Study material section start
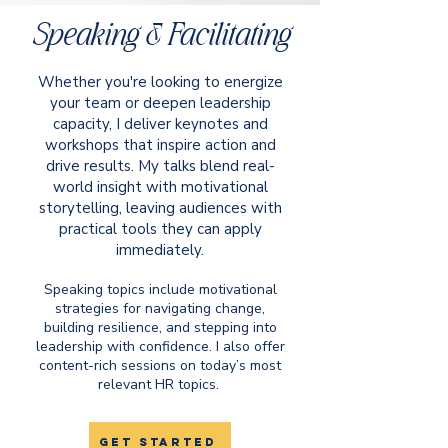
Speaking & Facilitating
Whether you're looking to energize
your team or deepen leadership
capacity, I deliver keynotes and
workshops that inspire action and
drive results. My talks blend real-
world insight with motivational
storytelling, leaving audiences with
practical tools they can apply
immediately.​
Speaking topics include motivational
strategies for navigating change,
building resilience, and stepping into
leadership with confidence. I also offer
content-rich sessions on today’s most
relevant HR topics.
get started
Study material section end
**About this task:** Would you restate the listing word for word and leave every picture out?

**Response to this task:**
Speaking & Facilitating
Whether you're looking to energize
your team or deepen leadership
capacity, I deliver keynotes and
workshops that inspire action and
drive results. My talks blend real-
world insight with motivational
storytelling, leaving audiences with
practical tools they can apply
immediately.​
Speaking topics include motivational
strategies for navigating change,
building resilience, and stepping into
leadership with confidence. I also offer
content-rich sessions on today’s most
relevant HR topics.
get started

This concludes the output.